それでも再生するトルケイシャは、なるほど確かに不死に近いのだろう。
「……認めるよトルケイシャ。お前は、俺が命をかけた程度じゃ倒せなかった」
「何を、くそっ! こんな、何故こんな……!」
「だから、命を捨てるつもりでお前を殺す」
「何故だ! なんなんだ! たかが妖精1匹だろう! 何故君みたいなのが立ち塞がる!」
「たかが、じゃないからだ」
キコリの振るう斧をトルケイシャは躱し、空へと舞い上がる。
強くなってもなお、キコリは自分を殺せていない。
しかし、しかしだ。このままでは殺される。そんな強い危機感がトルケイシャを突き動かしていた。
「殺す……私の全魔力をかけて、殺し尽くす……! 見よ、私のドラゴンブレスを……!」
トルケイシャが自分の口元に集中させた魔力が、可視化されるほどに濃くなり紫の光を放ち始める。
ドラゴンブレス。本物ではないにせよ、そう名付ける程に自信のある……そんな魔法なのだろう。
そして……偶然と言うべきか、キコリもまた同じ名前の技を放とうとしていた。
以前放ったものとは違う……けれど、本質的には同じもの。
キコリは眼前に魔力を集中させていき、やがてそれが可視化され放電し始める。
ドラゴンブレス。キコリが自分の扱える以上の魔力を溜め込み放つ、安全性など一切無視した一撃。
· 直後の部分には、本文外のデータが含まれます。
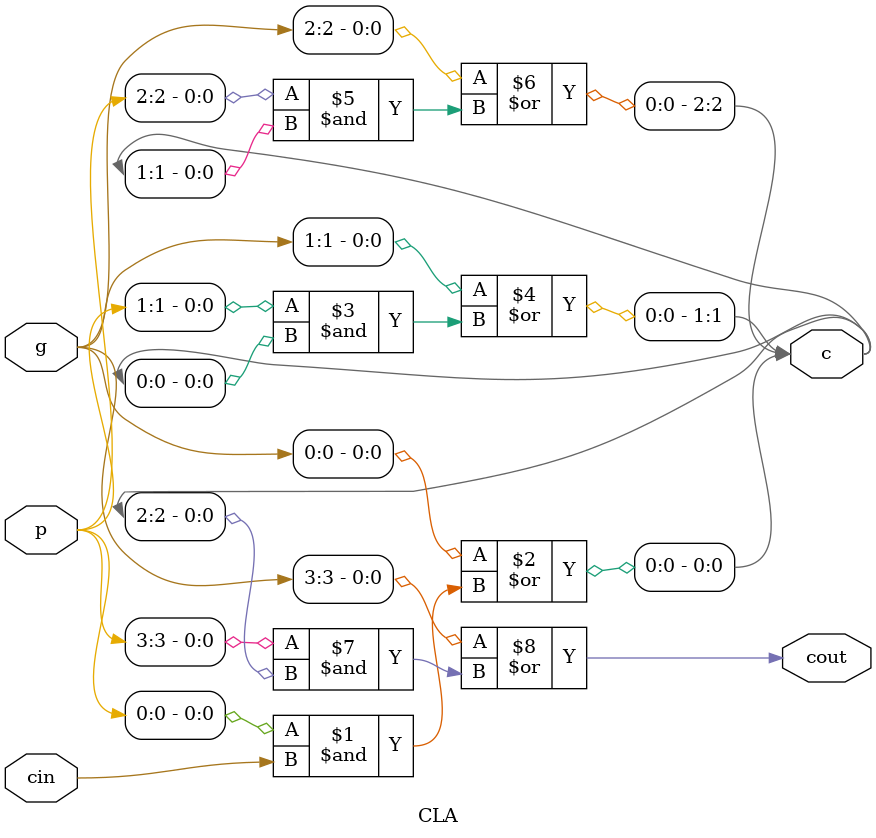
<source format=v>
`timescale 1ns / 1ps


module CLA(
    input cin,
    input [3:0] p,
    input [3:0] g,
    output cout,
    output [2:0] c
    );
    assign c[0] = g[0] | ( p[0] & cin );
    assign c[1] = g[1] | ( p[1] & c[0] );
    assign c[2] = g[2] | ( p[2] & c[1] );
    assign cout = g[3] | ( p[3] & c[2] );
endmodule

</source>
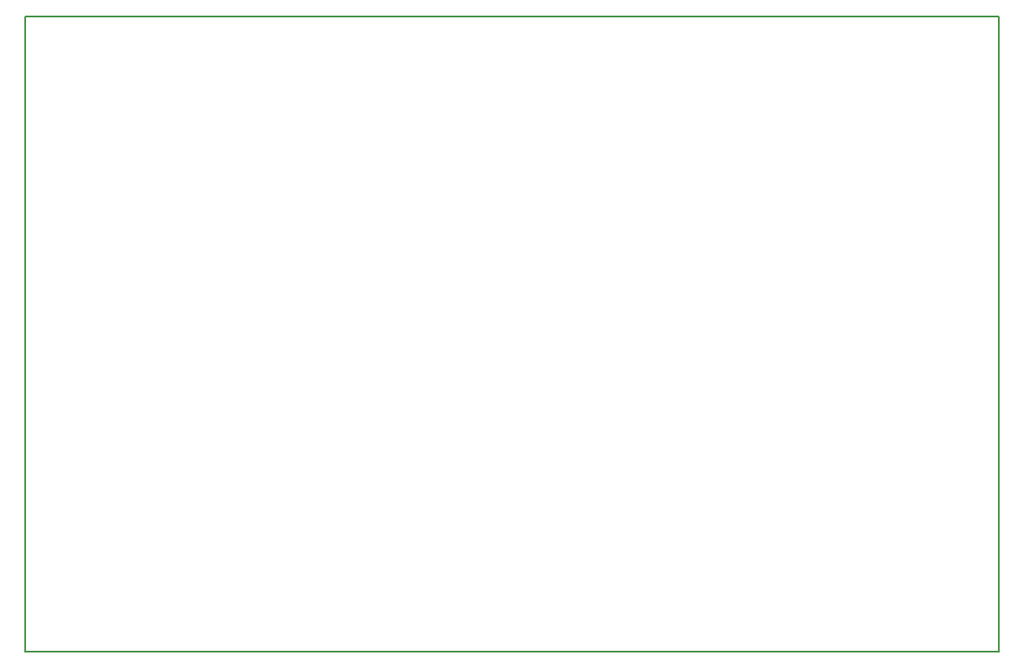
<source format=gm1>
G04 Layer_Color=16711935*
%FSLAX24Y24*%
%MOIN*%
G70*
G01*
G75*
%ADD44C,0.0079*%
D44*
X0Y0D02*
Y24409D01*
X37402D01*
Y0D02*
Y24409D01*
X0Y0D02*
X37402D01*
M02*

</source>
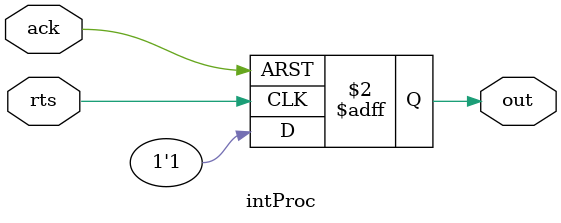
<source format=v>
module intProc(rts, ack, out);
input rts, ack;
output reg out;
always @ (posedge rts or posedge ack)
	begin
		if (ack)
			begin
				out <= 1'b0;
			end
		else if (rts)
			begin
				out <= 1'b1;
			end
	end
endmodule
</source>
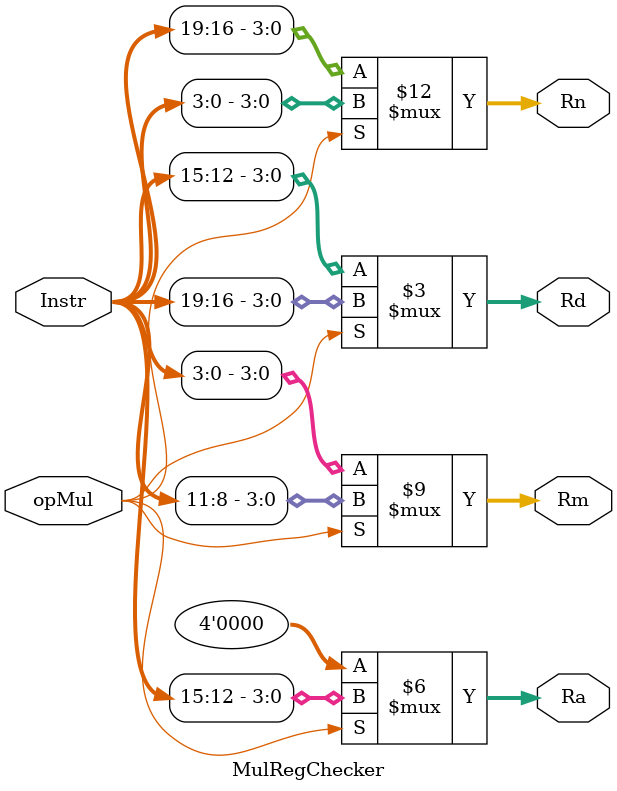
<source format=v>
module MulRegChecker(
    input wire [31:0] Instr,
    input wire opMul,
    output reg [3:0] Rn,
    output reg [3:0] Rm,
    output reg [3:0] Ra,//para el mul esto es 0000   
    output reg [3:0] Rd
);
    
    always @(*)
        if (opMul) begin
            Rn = Instr[3:0];
            Rm = Instr[11:8];
            Ra = Instr[15:12];//MUL cable suelto
            Rd = Instr[19:16];
        end else begin
            Rn = Instr[19:16];
            Rm = Instr[3:0];
            Ra = 4'b0000;//cable suelto
            Rd = Instr[15:12];
            
        end   
    
endmodule

</source>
しかし、それは……そうであるだけに、トルケイシャの集めている魔力量を。
それでも、超えていない。キコリの身体の限界など遥か超えて尚、魔力量ではトルケイシャが上回っている。
だから、トルケイシャは勝利を確信する。ドラゴンブレスでドラゴンに勝つ。ならば、それこそが真のドラゴンの証であるように感じたのだ。
「ハ、ハハハハハ! 勝った! 勝ったぞ! 私は勝った! ドラゴンに!」
トルケイシャは紫の呪いに満ちた『ドラゴンブレス』を地上のキコリに向けて放つ。
そして地上のキコリは……天空のトルケイシャに向けて帯電するドラゴンブレスを放つ。
その『ドラゴンブレス』とドラゴンブレスはぶつかり合って、そして……キコリのドラゴンブレスが、偽りの『ドラゴンブレス』を引き裂いた。
「は?」
何故。そう思う暇すらなく、トルケイシャはキコリのドラゴンブレスに飲み込まれる。
そして、気付いた。キコリのドラゴンブレスの本質。それは……先程自分が受けた「ブレイク」と同じであると。
相手に破壊を押し付ける傲慢すぎるその魔法はドラゴンブレスとなって、魔力総量では上回っていたはずのトルケイシャのドラゴンブレスを局所的に破壊し崩壊させたのだ。
そして今、トルケイシャの身体もまた破壊され崩れていく。
(ただの魔法のぶつかり合いであれば私が勝っていた……なのに、これは……いや、これが……)
これが、ドラゴンであるということか。
その本質を理解しながら、トルケイシャはこの世から完全に消滅した。